I need clarification on when to use CPT 93000. What I am finding is that is the doctor owns the equipment and does the interpretation and report then 93000 is used. Our clinic is owned by a hospital, but there is equipment in the clinic to do the ECG/EKG’s. At times the clinic sends the patient over to the hospital to have the ECG/EKG done; however most of the time it is done at the clinic. When done here at the clinic, some of our providers do the interpretation and report and others do not. My question is, when the test is done here at the clinic and one of our providers does the interp and report as well, do I use 93000? The equipment is the clinic’s, provided by the hospital which owns it and not owned by the Provider himself; but it is at the clinic and the provider belongs to our group, so would it still be 93000 or does the provider actually have to own the equipment as an individual? I had assumed “owned by doctor” was meaning “clinic” too as we were not sending them to another facility to have the test done but one of our techs was thinking the doctor himself had to actually own the equipment; so now I am doubting myself. Would I bill 93010 in this case?
Very often the additional code information is not considered, be sure to look at each aspect of the code, such as the PC/TC Indicator. 93000 is the complete procedure and includes ECG tracing with physician review, interpretation and report. Use 93005 to report the tracing only, and 93010 to report physician interpretation and written report only.

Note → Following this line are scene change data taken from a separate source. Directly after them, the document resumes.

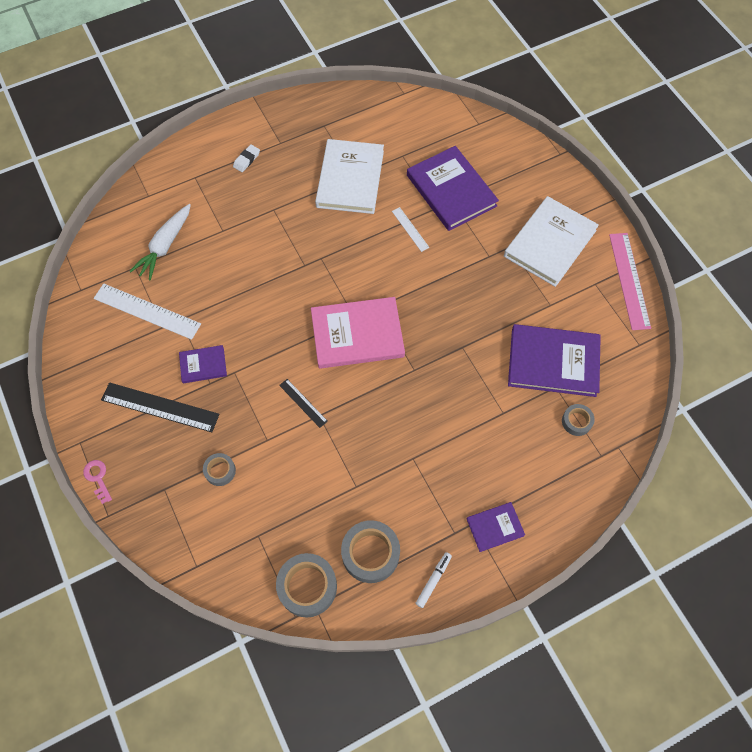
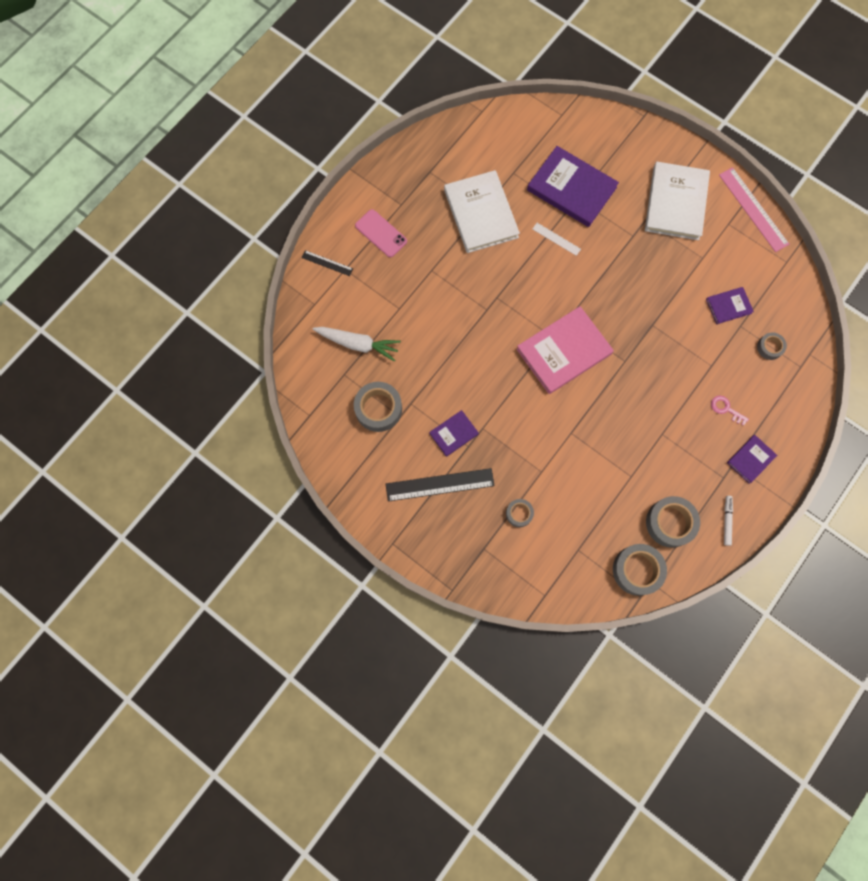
camera: 25 degrees left, 10 degrees up
pink key [83,460,112,504] -> pink key moved to [711,396,749,426]
white ruler [94,284,201,340] -> grey tape [354,382,402,432]
white carrot [130,204,191,281] -> white carrot turned 75 degrees counterclockwise [313,327,401,362]
white eraser [233,144,260,172] -> pink phone [355,209,407,257]
black ruler [279,379,328,428] -> black ruler moved to [302,250,353,276]
purple book [508,324,601,397] -> purple book [706,287,754,324], size x0.50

If you look at the PC/TC Indicator on CPT code 93000, it has a #4 which means this code includes the 26 and TC components. you would not bill 93000 with a modifier, as this code is a global test only code.
It also means there are other codes that describe the PC only and TC portion only of the test, such as:
93005 - tracing only, without interpretation and report. PC/TC indicator # 3 (Technical Component Only Code)
93010 - interpretation and report only. PC/TC Indicator # 2 (Professional Component Only Code).
4 = Global Test Only Codes
This indicator identifies stand-alone codes that describe selected diagnostic tests for which there are associated codes that describe (a) the professional component of the test only, and (b) the technical component of the test only. Modifiers 26 and TC cannot be used with these codes. The total RVUs for global procedure only codes include values for physician work, practice expense, and malpractice expense. The total RVUs for global procedure only codes equals the sum of the total RVUs for the professional and technical components only codes combined.